Task details:
Give again, word for word, every line in the entries below from the line with "middle dip: (123, 107)" up to and including the line with "pinky mcp: (157, 200)", and no other line.

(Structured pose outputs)

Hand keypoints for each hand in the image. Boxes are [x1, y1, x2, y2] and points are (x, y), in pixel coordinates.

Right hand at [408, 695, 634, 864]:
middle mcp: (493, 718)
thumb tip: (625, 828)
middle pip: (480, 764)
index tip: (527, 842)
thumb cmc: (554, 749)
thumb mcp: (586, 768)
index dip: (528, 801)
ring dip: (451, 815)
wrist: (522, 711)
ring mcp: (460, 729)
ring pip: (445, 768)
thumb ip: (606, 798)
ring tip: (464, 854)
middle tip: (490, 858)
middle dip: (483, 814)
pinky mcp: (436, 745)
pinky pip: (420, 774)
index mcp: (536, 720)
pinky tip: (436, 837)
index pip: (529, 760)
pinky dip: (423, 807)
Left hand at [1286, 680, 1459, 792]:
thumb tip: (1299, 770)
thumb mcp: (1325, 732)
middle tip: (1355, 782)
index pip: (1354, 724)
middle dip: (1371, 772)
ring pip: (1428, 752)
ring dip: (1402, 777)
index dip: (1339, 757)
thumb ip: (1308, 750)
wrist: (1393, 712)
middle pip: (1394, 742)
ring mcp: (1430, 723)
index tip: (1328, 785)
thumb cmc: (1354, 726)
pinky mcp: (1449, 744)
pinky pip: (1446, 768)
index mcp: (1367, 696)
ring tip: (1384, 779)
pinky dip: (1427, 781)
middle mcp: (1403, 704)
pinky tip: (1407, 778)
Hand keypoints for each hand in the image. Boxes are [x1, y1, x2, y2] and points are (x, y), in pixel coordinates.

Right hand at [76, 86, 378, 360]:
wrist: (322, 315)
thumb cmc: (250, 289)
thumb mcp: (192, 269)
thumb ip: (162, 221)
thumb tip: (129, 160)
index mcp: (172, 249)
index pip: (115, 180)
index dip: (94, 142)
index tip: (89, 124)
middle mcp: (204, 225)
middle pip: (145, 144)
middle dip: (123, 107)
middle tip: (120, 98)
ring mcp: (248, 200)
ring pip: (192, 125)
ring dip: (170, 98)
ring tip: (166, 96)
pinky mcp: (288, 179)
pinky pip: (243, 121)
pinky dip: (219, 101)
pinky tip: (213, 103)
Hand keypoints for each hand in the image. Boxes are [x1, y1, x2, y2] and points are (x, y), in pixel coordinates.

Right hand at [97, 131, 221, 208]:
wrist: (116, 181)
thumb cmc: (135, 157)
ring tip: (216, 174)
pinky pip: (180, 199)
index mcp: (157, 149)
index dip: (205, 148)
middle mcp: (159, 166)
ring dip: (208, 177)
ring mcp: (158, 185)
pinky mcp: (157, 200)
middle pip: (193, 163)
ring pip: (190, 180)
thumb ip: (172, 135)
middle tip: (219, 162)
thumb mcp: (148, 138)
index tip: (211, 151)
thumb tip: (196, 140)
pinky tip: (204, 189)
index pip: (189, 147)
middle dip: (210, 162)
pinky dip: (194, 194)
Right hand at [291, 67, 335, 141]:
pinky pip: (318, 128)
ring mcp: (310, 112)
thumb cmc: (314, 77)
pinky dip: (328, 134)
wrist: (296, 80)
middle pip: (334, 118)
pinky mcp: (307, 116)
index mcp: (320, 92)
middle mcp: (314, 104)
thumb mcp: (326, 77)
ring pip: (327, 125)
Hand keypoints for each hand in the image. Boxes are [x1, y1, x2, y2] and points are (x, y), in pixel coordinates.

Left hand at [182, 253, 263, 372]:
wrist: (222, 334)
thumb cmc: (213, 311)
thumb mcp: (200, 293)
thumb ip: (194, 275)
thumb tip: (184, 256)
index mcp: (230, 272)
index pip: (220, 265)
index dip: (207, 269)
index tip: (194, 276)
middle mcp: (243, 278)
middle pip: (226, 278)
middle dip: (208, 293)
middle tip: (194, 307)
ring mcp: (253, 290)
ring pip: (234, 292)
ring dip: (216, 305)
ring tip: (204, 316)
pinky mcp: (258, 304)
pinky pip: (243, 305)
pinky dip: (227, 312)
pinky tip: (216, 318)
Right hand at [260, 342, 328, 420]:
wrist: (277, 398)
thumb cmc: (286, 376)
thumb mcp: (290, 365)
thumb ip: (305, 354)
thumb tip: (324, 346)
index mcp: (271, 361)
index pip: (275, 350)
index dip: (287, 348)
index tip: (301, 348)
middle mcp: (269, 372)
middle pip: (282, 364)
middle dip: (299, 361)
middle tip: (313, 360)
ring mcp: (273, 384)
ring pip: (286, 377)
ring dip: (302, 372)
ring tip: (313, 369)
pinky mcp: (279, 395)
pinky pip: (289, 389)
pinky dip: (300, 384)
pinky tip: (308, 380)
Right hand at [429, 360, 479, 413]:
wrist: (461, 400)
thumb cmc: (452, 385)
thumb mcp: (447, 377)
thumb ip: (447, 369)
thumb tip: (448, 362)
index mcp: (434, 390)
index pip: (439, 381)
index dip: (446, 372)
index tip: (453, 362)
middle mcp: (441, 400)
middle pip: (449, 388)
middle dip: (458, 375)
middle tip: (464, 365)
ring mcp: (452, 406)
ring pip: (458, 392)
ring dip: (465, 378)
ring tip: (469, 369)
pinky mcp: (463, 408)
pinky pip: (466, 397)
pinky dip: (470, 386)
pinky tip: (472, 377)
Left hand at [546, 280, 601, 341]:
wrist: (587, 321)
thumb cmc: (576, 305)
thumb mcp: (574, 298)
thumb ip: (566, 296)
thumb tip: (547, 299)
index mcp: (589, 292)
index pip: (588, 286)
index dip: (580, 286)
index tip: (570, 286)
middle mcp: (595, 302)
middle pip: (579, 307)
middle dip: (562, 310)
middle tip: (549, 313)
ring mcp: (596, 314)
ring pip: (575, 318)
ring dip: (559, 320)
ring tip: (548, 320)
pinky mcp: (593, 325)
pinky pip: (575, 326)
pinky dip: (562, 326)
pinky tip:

Solved problem:
middle dip: (123, 107)
middle tip: (120, 98)
ring mcp: (248, 200)
ring pip: (192, 125)
ring dip: (170, 98)
ring tip: (166, 96)
pinky mcp: (288, 179)
pinky pip: (243, 121)
pinky dip: (219, 101)
pinky tip: (213, 103)
Hand keypoints for each hand in the image. Boxes are [x1, y1, x2, y2] and points are (x, y), in pixel coordinates.

Right hand at [97, 131, 221, 208]:
wrist: (116, 181)
thumb cmc: (135, 157)
ring tip: (216, 174)
pinky pip: (180, 199)
index mcp: (157, 149)
index dip: (205, 148)
middle mcp: (159, 166)
ring dip: (208, 177)
ring mcp: (158, 185)
pinky mcp: (157, 200)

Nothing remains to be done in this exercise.